+++ INPUT DATA

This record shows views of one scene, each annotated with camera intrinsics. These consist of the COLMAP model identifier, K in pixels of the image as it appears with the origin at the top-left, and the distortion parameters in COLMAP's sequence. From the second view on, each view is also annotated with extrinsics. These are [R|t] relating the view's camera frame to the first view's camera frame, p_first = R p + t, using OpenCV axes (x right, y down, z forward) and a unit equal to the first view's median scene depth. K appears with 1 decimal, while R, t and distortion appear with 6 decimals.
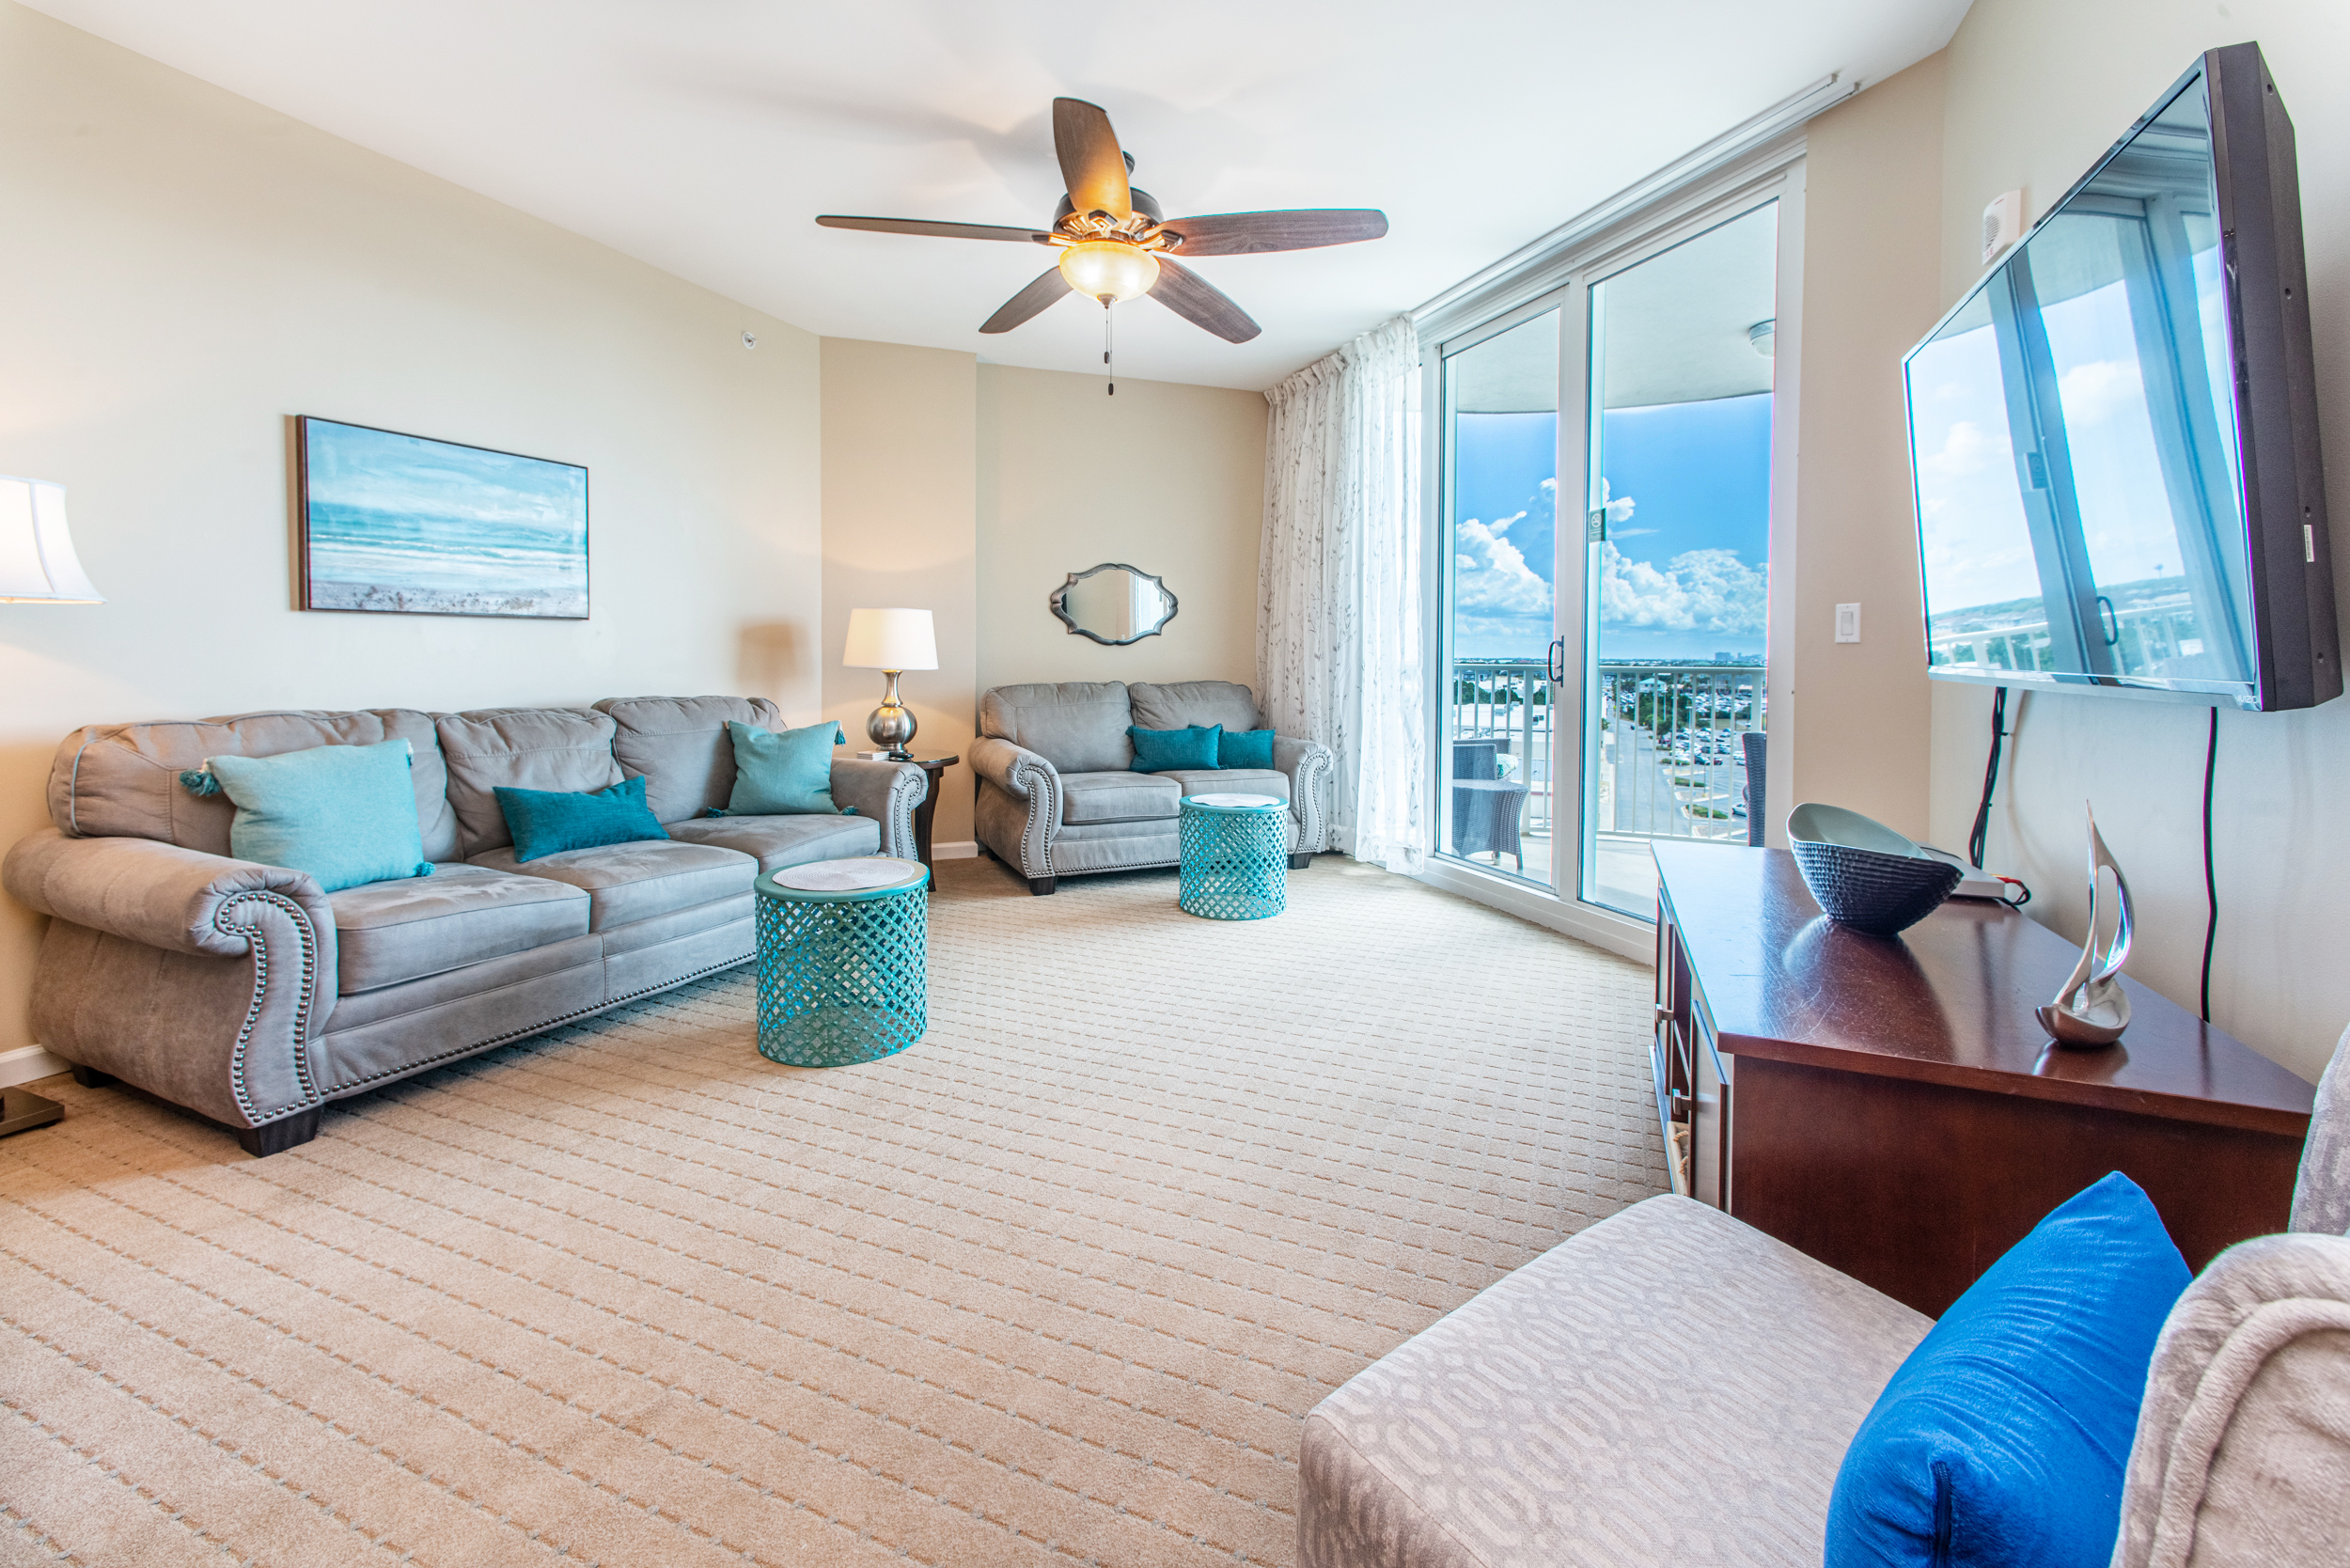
lens RADIAL K [[985.0, 0, 1181.6], [0, 985.0, 684.0], [0, 0, 1]] dist [0.009460, 0.000051]
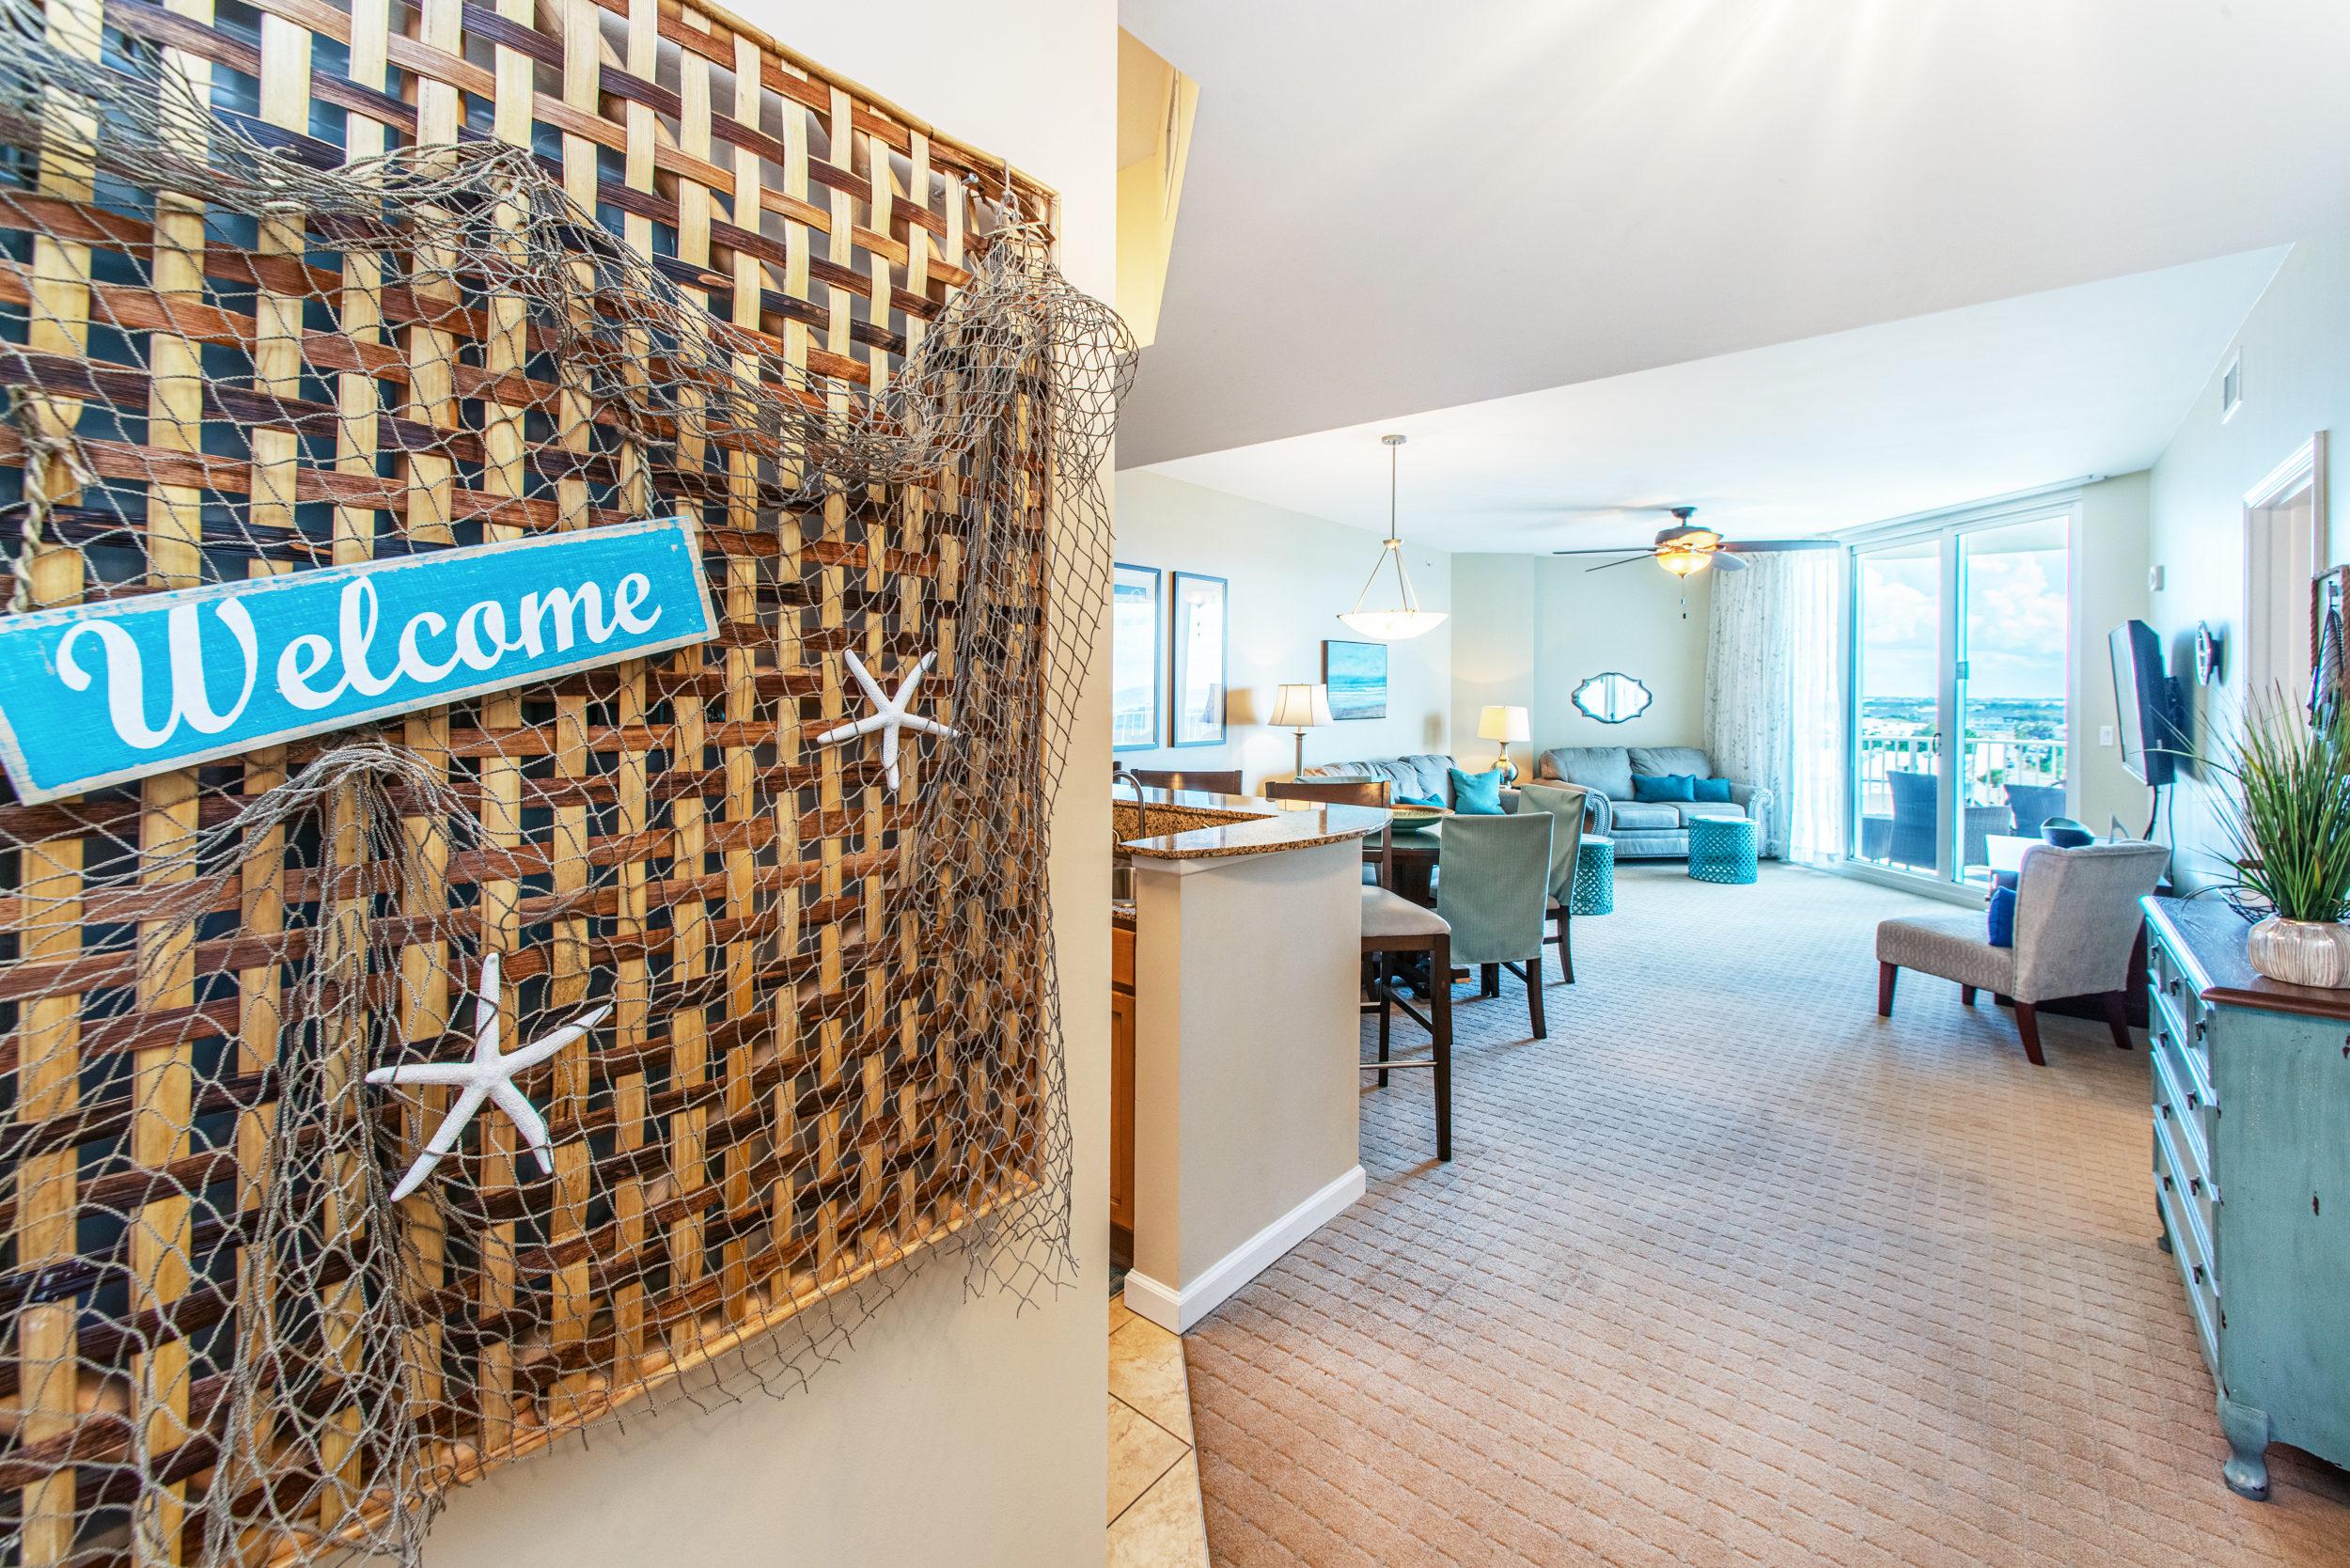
lens RADIAL K [[985.0, 0, 1181.6], [0, 985.0, 684.0], [0, 0, 1]] dist [0.009460, 0.000051]
pose [[0.961182, 0.001611, -0.275909, -0.330438], [-0.010534, 0.999468, -0.030861, -0.050380], [0.275712, 0.032570, 0.960688, -0.825353]]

++++++

▶ [THE PROBLEM]: Give the data again exactly. Keep the images out.

▶ [ANSWER SPACE]:
This record shows views of one scene, each annotated with camera intrinsics. These consist of the COLMAP model identifier, K in pixels of the image as it appears with the origin at the top-left, and the distortion parameters in COLMAP's sequence. From the second view on, each view is also annotated with extrinsics. These are [R|t] relating the view's camera frame to the first view's camera frame, p_first = R p + t, using OpenCV axes (x right, y down, z forward) and a unit equal to the first view's median scene depth. K appears with 1 decimal, while R, t and distortion appear with 6 decimals.
lens RADIAL K [[985.0, 0, 1181.6], [0, 985.0, 684.0], [0, 0, 1]] dist [0.009460, 0.000051]
lens RADIAL K [[985.0, 0, 1181.6], [0, 985.0, 684.0], [0, 0, 1]] dist [0.009460, 0.000051]
pose [[0.961182, 0.001611, -0.275909, -0.330438], [-0.010534, 0.999468, -0.030861, -0.050380], [0.275712, 0.032570, 0.960688, -0.825353]]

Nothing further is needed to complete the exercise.